**PROBLEM DESCRIPTION:** Everything in the listing below must be set down again exactly.

**RECORDS FOR PROCESSING:**
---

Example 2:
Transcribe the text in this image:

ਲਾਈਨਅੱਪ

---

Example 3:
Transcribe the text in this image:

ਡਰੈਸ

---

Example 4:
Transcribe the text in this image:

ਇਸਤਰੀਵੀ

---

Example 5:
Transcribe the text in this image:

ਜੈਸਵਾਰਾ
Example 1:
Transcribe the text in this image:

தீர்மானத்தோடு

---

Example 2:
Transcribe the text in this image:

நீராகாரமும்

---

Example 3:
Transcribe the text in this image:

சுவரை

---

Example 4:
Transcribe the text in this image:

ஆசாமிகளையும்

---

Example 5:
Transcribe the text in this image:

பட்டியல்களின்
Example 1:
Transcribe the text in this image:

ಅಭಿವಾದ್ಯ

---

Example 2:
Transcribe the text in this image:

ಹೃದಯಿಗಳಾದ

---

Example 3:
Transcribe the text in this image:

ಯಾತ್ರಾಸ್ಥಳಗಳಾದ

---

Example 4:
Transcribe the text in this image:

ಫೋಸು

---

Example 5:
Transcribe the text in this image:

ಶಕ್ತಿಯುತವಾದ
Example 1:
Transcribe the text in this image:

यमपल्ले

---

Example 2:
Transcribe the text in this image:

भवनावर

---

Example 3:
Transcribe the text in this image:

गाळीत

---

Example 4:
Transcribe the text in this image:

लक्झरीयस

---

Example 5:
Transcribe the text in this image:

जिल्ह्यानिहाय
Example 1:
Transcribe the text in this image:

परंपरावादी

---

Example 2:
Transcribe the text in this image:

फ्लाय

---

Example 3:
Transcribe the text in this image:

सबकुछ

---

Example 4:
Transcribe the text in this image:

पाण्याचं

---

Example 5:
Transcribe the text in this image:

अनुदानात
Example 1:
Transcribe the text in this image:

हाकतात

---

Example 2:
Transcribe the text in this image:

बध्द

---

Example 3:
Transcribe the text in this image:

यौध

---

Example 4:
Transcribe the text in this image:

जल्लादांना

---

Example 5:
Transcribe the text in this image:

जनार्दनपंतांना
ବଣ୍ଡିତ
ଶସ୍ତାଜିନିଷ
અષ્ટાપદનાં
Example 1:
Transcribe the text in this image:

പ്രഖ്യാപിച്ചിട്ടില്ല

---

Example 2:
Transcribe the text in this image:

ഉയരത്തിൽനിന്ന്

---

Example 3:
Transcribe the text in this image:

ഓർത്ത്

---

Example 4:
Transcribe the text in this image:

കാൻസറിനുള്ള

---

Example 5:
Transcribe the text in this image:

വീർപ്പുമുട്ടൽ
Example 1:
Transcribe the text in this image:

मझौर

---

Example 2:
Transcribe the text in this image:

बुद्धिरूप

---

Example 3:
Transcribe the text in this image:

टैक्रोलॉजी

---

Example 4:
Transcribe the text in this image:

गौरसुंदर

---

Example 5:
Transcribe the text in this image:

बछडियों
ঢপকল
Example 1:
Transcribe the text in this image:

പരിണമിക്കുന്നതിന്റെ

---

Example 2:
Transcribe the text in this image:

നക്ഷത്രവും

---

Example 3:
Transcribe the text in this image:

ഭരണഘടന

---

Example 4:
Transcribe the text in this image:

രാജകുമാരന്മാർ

**TASK ANSWER:**
---

Example 2:
Transcribe the text in this image:

ਲਾਈਨਅੱਪ

---

Example 3:
Transcribe the text in this image:

ਡਰੈਸ

---

Example 4:
Transcribe the text in this image:

ਇਸਤਰੀਵੀ

---

Example 5:
Transcribe the text in this image:

ਜੈਸਵਾਰਾ
Example 1:
Transcribe the text in this image:

தீர்மானத்தோடு

---

Example 2:
Transcribe the text in this image:

நீராகாரமும்

---

Example 3:
Transcribe the text in this image:

சுவரை

---

Example 4:
Transcribe the text in this image:

ஆசாமிகளையும்

---

Example 5:
Transcribe the text in this image:

பட்டியல்களின்
Example 1:
Transcribe the text in this image:

ಅಭಿವಾದ್ಯ

---

Example 2:
Transcribe the text in this image:

ಹೃದಯಿಗಳಾದ

---

Example 3:
Transcribe the text in this image:

ಯಾತ್ರಾಸ್ಥಳಗಳಾದ

---

Example 4:
Transcribe the text in this image:

ಫೋಸು

---

Example 5:
Transcribe the text in this image:

ಶಕ್ತಿಯುತವಾದ
Example 1:
Transcribe the text in this image:

यमपल्ले

---

Example 2:
Transcribe the text in this image:

भवनावर

---

Example 3:
Transcribe the text in this image:

गाळीत

---

Example 4:
Transcribe the text in this image:

लक्झरीयस

---

Example 5:
Transcribe the text in this image:

जिल्ह्यानिहाय
Example 1:
Transcribe the text in this image:

परंपरावादी

---

Example 2:
Transcribe the text in this image:

फ्लाय

---

Example 3:
Transcribe the text in this image:

सबकुछ

---

Example 4:
Transcribe the text in this image:

पाण्याचं

---

Example 5:
Transcribe the text in this image:

अनुदानात
Example 1:
Transcribe the text in this image:

हाकतात

---

Example 2:
Transcribe the text in this image:

बध्द

---

Example 3:
Transcribe the text in this image:

यौध

---

Example 4:
Transcribe the text in this image:

जल्लादांना

---

Example 5:
Transcribe the text in this image:

जनार्दनपंतांना
ବଣ୍ଡିତ
ଶସ୍ତାଜିନିଷ
અષ્ટાપદનાં
Example 1:
Transcribe the text in this image:

പ്രഖ്യാപിച്ചിട്ടില്ല

---

Example 2:
Transcribe the text in this image:

ഉയരത്തിൽനിന്ന്

---

Example 3:
Transcribe the text in this image:

ഓർത്ത്

---

Example 4:
Transcribe the text in this image:

കാൻസറിനുള്ള

---

Example 5:
Transcribe the text in this image:

വീർപ്പുമുട്ടൽ
Example 1:
Transcribe the text in this image:

मझौर

---

Example 2:
Transcribe the text in this image:

बुद्धिरूप

---

Example 3:
Transcribe the text in this image:

टैक्रोलॉजी

---

Example 4:
Transcribe the text in this image:

गौरसुंदर

---

Example 5:
Transcribe the text in this image:

बछडियों
ঢপকল
Example 1:
Transcribe the text in this image:

പരിണമിക്കുന്നതിന്റെ

---

Example 2:
Transcribe the text in this image:

നക്ഷത്രവും

---

Example 3:
Transcribe the text in this image:

ഭരണഘടന

---

Example 4:
Transcribe the text in this image:

രാജകുമാരന്മാർ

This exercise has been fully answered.